The COSMOS Testbed – a Platform for Advanced Wireless, mmWave, Edge-cloud, and Optical Experimentation
This talk will provide an overview of the COSMOS testbed (www.cosmos-lab.org), that is being deployed as part of the NSF Platforms for Advanced Wireless Research (PAWR) program, and the supported experiments in advanced wireless, millimeter-wave (mmWave), full-duplex, edge cloud, and optical networking. COSMOS (Cloud-Enhanced Open Software-Defined Mobile-Wireless Testbed for City-Scale Deployment) is being deployed in West Harlem (New York City) by Rutgers, Columbia, and NYU in partnership with NYC, CCNY, U. Arizona, IBM, and Silicon Harlem. It targets the technology “sweet spot” of ultra-high bandwidth and ultra-low latency, a capability that will enable a broad new class of applications including augmented/virtual reality and cloud-based autonomous vehicles.

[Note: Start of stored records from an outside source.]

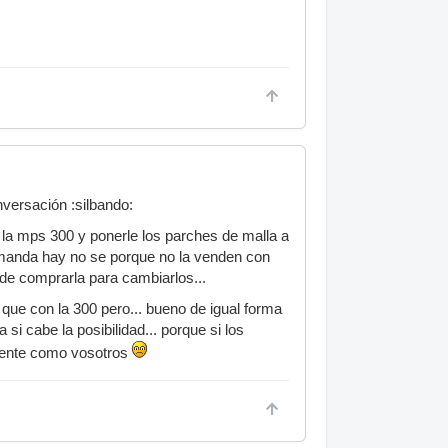
versación :silbando:
 la mps 300 y ponerle los parches de malla a
 demanda hay no se porque no la venden con
 de comprarla para cambiarlos...
que con la 300 pero... bueno de igual forma
si cabe la posibilidad... porque si los
mente como vosotros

Realization of such high bandwidth/low latency wireless applications involves research not only on radio links, but also on the system as a whole including algorithmic aspects related to spectrum use, networking, and edge computing.
We will present an overview of COSMOS’ key enabling technologies, which include mmWave radios, software-defined radios, optical/SDN x-haul network, and edge cloud, followed by the deployment and outreach efforts. We will then describe our recently conducted extensive 28 GHz channel measurement campaign including over 40 million power measurements collected from over 2,600 links on 22 sidewalks in 4 different sites. We will also describe experiments on open-access full-duplex wireless and converged optical-wireless x-haul networking with edge cloud that we conducted in the COSMOS testbed.
The COSMOS testbed design and deployment is joint work with the COSMOS team (www.cosmos-lab.org). The mmWave measurement results are based on joint work with Manav Kohli, Tianyi Dai, Angel Daniel Estigarribia (Columbia), Tingjun Chen (Duke), Rodolfo Feick (UTFSM), Dmitry Chizhik, Jinfeng Du, and Reinaldo A. Valenzuela (Nokia Bell Labs). The full-duplex results are based on joint work with Tingjun Chen (Duke), Mahmood Baraani Dastjerdi, Manav Kohli, and Harish Krishnaswamy (Columbia).